◆ Written task:
Copy the items line for line, from the first line through the line that contains "cofounded by Jewish Free Press editor Bari", including that line.

(Saved entries)
------------------------------------------------------------

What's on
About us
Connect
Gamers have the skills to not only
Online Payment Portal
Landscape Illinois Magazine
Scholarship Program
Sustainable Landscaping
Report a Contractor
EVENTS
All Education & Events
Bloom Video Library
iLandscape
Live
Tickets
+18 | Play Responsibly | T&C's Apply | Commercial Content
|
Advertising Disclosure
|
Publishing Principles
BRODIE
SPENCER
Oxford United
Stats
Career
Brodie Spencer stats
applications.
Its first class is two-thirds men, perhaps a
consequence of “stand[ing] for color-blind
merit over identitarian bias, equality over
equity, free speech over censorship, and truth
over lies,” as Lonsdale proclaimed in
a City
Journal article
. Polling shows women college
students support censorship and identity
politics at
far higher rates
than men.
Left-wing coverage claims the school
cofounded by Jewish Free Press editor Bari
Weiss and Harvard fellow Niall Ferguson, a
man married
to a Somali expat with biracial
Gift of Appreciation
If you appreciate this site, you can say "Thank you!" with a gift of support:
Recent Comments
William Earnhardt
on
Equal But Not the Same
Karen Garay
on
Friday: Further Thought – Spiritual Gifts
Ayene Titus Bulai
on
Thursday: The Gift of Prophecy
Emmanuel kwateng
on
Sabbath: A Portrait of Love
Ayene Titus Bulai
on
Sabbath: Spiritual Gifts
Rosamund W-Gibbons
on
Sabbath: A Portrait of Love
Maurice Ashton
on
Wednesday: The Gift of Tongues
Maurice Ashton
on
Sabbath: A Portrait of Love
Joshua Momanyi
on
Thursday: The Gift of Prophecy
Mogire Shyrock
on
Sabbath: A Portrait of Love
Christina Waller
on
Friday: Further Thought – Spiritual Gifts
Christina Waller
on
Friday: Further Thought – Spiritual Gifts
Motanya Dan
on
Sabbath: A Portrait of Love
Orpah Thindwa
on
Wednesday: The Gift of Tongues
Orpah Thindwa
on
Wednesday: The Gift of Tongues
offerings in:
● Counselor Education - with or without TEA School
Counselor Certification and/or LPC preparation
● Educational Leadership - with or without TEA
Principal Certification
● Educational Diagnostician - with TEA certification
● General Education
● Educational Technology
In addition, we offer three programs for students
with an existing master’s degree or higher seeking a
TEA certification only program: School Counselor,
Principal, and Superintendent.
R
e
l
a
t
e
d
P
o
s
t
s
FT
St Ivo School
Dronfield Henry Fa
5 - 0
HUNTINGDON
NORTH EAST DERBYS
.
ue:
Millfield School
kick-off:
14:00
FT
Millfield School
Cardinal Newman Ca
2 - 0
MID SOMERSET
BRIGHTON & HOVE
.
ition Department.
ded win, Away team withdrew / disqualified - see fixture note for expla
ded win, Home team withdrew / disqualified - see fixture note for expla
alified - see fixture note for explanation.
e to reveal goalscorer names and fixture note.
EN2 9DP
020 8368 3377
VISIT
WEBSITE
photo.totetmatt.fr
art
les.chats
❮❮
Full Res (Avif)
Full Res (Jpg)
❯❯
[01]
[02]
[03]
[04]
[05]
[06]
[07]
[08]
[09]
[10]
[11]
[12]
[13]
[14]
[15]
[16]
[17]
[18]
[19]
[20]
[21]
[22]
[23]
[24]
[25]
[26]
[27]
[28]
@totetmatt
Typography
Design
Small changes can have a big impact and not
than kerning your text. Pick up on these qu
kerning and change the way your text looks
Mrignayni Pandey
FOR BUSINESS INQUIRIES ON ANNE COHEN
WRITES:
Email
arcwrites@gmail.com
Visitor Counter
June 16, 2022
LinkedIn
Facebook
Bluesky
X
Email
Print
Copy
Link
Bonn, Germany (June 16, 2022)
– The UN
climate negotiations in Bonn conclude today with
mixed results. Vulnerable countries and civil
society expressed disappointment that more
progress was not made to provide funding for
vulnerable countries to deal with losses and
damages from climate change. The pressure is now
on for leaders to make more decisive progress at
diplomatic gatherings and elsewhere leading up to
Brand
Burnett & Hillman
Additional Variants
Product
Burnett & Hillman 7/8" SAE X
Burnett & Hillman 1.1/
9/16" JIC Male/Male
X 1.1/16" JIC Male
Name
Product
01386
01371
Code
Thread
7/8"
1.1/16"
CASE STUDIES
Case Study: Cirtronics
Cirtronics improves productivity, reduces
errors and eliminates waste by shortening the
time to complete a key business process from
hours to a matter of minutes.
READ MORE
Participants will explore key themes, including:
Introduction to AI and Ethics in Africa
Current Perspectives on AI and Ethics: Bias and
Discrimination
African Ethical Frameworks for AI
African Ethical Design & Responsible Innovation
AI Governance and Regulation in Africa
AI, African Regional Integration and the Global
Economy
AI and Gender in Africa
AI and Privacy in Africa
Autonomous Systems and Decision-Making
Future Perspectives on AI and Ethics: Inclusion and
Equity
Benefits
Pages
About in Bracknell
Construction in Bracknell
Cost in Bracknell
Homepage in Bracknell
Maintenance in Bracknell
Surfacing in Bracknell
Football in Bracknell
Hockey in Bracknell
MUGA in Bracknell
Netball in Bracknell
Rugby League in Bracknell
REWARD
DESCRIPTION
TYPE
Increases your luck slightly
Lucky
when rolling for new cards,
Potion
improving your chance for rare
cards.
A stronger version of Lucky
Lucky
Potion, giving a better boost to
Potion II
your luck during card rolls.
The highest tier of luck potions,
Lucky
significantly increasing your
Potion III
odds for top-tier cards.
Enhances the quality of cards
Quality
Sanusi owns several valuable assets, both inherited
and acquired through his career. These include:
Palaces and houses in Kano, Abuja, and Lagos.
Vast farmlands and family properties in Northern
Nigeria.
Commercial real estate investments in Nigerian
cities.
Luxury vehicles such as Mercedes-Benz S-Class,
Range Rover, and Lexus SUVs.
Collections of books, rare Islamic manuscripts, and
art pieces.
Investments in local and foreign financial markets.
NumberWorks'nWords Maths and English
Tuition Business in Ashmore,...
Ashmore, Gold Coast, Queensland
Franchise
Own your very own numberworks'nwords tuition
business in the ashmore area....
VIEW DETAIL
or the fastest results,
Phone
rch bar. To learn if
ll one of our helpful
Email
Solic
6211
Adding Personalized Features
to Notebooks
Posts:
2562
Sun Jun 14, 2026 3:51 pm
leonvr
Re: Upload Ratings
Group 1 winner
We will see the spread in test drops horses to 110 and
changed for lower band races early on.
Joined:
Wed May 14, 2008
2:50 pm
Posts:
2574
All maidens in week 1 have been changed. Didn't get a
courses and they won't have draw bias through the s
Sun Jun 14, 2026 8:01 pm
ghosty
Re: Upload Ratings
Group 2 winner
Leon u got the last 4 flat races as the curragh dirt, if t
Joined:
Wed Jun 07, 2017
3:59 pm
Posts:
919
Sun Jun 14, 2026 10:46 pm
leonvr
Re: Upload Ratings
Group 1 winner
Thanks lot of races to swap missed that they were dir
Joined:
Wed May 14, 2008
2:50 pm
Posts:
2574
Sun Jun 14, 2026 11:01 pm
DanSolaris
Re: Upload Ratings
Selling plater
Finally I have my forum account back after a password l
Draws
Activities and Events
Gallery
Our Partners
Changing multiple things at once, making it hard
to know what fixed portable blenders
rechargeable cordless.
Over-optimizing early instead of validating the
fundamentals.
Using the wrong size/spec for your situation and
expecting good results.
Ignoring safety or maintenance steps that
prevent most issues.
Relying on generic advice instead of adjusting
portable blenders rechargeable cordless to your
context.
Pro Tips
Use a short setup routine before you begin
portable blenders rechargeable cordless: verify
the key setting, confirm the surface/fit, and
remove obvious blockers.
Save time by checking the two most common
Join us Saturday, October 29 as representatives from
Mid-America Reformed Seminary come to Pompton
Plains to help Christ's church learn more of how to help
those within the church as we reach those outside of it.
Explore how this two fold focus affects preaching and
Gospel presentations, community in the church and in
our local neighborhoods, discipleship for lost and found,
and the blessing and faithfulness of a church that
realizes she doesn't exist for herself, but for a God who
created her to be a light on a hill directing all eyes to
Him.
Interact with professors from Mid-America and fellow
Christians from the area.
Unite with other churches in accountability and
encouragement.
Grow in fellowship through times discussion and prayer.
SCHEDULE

------------------------------------------------------------

◆ The answer:
What's on
About us
Connect
Gamers have the skills to not only
Online Payment Portal
Landscape Illinois Magazine
Scholarship Program
Sustainable Landscaping
Report a Contractor
EVENTS
All Education & Events
Bloom Video Library
iLandscape
Live
Tickets
+18 | Play Responsibly | T&C's Apply | Commercial Content
|
Advertising Disclosure
|
Publishing Principles
BRODIE
SPENCER
Oxford United
Stats
Career
Brodie Spencer stats
applications.
Its first class is two-thirds men, perhaps a
consequence of “stand[ing] for color-blind
merit over identitarian bias, equality over
equity, free speech over censorship, and truth
over lies,” as Lonsdale proclaimed in
a City
Journal article
. Polling shows women college
students support censorship and identity
politics at
far higher rates
than men.
Left-wing coverage claims the school
cofounded by Jewish Free Press editor Bari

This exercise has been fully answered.